The cost of urbanization?

by Rita Padawangi

TODAY paper reported that a banyan tree in Toa Payoh Central fell a few days ago. No injuries reported, but it damaged a small shrine under its hanging roots.

This tree, the 40+ year-old shrine and the people attached to it was the main feature of one of the short films in the City Possible II Film Festival on 2 July 2013, titled “Leaf of Faith”.

The film left us wondering how the shrine would survive amidst the development push to remove the tree. Resembling a more or less ‘close to ideal’, but not happy ending, finale to the story, the tree fell on its own. The tree can only be removed if the guardian spirits let it die.

From another perspective, the tree had been surrounded by dense housing developments that look pretty much suffocating for the tree itself. This also reminds us to the recent talk on Channel 5 on floods in Singapore: is it natural or man-made? We have seen green areas disappearing in Singapore. The greens surrounding another living heritage, Singapore’s dragon kilns, are also disappearing.
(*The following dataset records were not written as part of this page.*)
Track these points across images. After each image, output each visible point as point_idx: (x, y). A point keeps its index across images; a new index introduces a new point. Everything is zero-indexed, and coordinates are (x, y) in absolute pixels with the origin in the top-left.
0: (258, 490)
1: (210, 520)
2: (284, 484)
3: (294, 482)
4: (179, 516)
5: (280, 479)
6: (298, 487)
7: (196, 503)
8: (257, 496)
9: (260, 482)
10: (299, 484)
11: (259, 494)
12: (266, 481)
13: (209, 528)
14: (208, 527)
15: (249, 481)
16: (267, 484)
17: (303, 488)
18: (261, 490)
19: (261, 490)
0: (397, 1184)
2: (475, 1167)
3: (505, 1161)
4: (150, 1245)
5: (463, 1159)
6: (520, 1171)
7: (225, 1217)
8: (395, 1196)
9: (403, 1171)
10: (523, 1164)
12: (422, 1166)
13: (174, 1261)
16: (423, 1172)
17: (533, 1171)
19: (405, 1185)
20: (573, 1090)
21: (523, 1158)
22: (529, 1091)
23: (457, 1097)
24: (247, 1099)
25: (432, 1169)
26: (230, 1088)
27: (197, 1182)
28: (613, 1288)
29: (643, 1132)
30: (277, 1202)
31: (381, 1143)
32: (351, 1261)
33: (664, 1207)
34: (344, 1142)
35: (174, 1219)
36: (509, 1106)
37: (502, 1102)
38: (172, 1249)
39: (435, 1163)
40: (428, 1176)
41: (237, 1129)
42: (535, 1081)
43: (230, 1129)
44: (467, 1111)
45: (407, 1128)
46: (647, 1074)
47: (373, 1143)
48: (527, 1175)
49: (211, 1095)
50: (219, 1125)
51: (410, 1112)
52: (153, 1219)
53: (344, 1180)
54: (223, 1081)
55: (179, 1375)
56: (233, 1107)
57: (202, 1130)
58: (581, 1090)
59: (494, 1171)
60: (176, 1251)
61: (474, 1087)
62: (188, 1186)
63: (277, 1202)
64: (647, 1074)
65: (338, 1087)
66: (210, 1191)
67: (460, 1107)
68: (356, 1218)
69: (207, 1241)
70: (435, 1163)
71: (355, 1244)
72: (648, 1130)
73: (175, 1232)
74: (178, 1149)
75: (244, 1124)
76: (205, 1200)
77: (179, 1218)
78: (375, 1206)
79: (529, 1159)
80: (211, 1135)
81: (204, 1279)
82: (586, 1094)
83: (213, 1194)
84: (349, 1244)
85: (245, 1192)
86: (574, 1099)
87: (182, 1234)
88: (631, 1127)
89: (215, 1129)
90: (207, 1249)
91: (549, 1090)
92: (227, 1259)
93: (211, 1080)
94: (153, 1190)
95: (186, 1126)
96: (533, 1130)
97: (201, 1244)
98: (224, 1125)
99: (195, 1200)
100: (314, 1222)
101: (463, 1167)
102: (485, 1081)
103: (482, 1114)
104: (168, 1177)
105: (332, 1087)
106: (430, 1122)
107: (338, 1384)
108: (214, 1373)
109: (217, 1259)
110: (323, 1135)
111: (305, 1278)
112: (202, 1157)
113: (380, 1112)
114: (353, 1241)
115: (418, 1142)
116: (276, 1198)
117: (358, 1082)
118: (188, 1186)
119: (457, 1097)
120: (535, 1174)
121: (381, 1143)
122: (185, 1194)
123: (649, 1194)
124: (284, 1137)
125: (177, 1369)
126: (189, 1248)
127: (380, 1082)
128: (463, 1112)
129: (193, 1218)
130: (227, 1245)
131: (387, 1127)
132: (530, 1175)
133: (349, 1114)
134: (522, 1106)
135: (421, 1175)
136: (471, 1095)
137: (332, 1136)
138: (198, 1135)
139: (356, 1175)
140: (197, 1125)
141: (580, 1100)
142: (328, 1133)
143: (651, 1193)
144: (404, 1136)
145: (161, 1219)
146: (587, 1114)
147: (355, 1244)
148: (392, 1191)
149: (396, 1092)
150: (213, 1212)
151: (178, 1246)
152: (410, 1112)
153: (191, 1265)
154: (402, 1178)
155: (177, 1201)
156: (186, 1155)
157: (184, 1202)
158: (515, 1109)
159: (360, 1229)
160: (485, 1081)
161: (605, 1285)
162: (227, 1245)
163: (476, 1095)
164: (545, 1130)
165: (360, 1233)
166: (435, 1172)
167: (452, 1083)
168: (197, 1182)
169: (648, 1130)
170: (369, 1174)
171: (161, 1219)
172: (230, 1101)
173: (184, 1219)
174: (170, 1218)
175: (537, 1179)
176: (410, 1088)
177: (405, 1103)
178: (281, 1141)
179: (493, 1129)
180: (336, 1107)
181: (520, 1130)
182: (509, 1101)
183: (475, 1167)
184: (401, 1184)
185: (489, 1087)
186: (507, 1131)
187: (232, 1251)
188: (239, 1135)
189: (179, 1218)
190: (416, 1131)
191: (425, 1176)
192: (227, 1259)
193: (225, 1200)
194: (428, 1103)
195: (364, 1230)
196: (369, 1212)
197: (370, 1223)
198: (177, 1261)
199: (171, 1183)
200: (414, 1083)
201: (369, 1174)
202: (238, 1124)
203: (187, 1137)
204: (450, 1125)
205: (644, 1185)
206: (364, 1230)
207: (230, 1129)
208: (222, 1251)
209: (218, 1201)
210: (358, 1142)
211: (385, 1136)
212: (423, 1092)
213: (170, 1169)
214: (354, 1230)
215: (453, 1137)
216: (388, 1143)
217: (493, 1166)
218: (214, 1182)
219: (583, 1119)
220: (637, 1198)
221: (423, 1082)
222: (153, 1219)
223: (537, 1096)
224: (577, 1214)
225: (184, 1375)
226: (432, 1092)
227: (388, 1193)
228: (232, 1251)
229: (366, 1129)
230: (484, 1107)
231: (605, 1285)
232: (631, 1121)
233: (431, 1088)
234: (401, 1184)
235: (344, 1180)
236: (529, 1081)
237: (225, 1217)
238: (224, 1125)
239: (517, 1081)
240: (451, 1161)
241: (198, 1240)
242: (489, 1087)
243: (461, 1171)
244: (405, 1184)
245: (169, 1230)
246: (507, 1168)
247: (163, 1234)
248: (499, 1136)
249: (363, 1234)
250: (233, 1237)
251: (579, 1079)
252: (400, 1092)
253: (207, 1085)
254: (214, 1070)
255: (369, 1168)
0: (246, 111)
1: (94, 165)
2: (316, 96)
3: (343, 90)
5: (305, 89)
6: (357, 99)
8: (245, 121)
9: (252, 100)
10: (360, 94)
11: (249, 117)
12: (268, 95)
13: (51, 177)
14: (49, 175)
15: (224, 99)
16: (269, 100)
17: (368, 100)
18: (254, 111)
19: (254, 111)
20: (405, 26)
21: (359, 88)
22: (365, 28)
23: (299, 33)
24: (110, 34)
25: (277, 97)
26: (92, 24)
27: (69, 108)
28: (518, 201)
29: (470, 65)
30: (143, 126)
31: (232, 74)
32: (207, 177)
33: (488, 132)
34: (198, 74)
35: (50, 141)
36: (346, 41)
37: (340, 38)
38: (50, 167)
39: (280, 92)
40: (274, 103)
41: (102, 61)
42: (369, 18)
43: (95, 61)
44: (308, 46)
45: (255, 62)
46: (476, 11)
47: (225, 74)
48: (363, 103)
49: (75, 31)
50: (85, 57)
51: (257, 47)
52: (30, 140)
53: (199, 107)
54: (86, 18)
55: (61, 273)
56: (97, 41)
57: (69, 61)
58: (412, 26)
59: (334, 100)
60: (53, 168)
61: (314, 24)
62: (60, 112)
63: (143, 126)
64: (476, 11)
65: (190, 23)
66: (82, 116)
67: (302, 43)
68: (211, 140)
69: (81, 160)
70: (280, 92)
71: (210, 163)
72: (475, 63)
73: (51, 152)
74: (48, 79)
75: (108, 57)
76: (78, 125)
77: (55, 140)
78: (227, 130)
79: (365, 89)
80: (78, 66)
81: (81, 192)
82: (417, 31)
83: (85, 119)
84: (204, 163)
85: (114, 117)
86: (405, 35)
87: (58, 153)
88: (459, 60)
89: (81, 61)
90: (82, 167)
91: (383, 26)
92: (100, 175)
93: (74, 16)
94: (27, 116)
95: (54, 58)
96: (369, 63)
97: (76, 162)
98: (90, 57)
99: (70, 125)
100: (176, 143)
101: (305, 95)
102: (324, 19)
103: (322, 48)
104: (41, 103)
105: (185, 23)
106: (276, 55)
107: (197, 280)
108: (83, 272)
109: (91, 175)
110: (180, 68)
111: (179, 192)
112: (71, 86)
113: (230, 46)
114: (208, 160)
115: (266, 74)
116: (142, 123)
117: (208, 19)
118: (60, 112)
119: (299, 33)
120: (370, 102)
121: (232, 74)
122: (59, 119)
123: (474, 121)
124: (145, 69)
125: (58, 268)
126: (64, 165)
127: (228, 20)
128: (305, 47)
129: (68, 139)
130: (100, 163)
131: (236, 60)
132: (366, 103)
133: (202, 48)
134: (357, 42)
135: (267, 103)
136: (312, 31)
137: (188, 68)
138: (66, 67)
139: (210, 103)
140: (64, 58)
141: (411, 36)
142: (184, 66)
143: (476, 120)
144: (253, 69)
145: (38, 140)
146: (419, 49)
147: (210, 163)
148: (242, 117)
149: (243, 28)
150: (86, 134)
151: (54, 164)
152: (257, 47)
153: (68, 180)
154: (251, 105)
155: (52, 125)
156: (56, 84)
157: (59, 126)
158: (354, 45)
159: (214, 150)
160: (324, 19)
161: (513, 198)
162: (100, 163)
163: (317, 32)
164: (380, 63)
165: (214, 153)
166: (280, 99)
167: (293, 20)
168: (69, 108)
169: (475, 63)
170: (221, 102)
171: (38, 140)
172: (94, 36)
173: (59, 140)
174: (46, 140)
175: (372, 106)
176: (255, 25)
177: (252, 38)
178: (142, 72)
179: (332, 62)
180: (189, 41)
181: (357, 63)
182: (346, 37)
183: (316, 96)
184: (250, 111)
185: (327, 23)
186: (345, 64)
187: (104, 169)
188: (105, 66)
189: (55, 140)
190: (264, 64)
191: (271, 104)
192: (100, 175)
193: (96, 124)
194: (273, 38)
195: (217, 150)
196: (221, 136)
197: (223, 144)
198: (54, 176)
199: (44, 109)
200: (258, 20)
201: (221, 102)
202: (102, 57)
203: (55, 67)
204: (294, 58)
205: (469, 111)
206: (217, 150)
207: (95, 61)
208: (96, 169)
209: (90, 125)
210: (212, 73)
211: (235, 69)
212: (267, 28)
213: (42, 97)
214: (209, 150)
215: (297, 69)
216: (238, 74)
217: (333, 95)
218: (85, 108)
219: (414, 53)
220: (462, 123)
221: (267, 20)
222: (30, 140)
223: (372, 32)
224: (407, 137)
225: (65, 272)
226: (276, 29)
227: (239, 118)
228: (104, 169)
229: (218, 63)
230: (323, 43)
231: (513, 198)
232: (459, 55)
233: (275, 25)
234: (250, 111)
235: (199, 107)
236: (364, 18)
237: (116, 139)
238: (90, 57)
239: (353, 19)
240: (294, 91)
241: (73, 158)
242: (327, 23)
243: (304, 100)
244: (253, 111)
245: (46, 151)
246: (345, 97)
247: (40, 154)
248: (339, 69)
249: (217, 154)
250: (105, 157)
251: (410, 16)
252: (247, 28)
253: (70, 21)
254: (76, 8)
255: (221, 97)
Bukit Brown, a natural heritage on its own, is also going to be reduced and subsequently planned for a residential development.

In Jakarta, where floods become more and more frequent and prevalent, urbanization has been blamed for 50% increase in water runoff, which subsequently caused floods. Green and penetrable areas of the Ciliwung River watershed have been reduced significantly since the 1970s and continue to decline. But still, more land clearance and concrete developments continue.

Is there an alternative to development as usual? Is another city possible? If so, how should it be?